→ **Your instructions**:
A faithful transcript of every entry is required; pictures do not belong in it.

→ **Entries provided**:
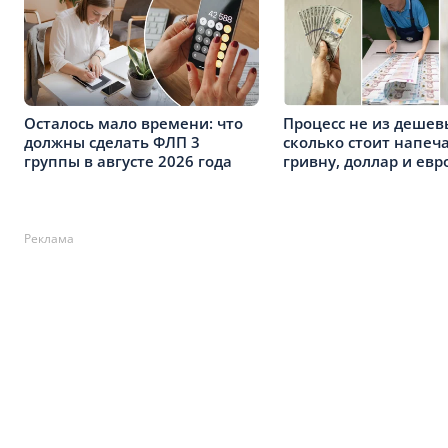
Осталось мало времени: что
Процесс не из дешев
должны сделать ФЛП 3
сколько стоит напеч
группы в августе 2026 года
гривну, доллар и евр
Реклама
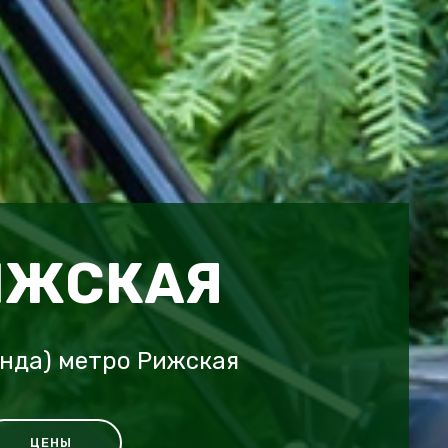
ИЖСКАЯ
онда) метро Рижская
ЦЕНЫ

→ **Solution**:
Осталось мало времени: что
Процесс не из дешев
должны сделать ФЛП 3
сколько стоит напеч
группы в августе 2026 года
гривну, доллар и евр
Реклама
ИЖСКАЯ
онда) метро Рижская
ЦЕНЫ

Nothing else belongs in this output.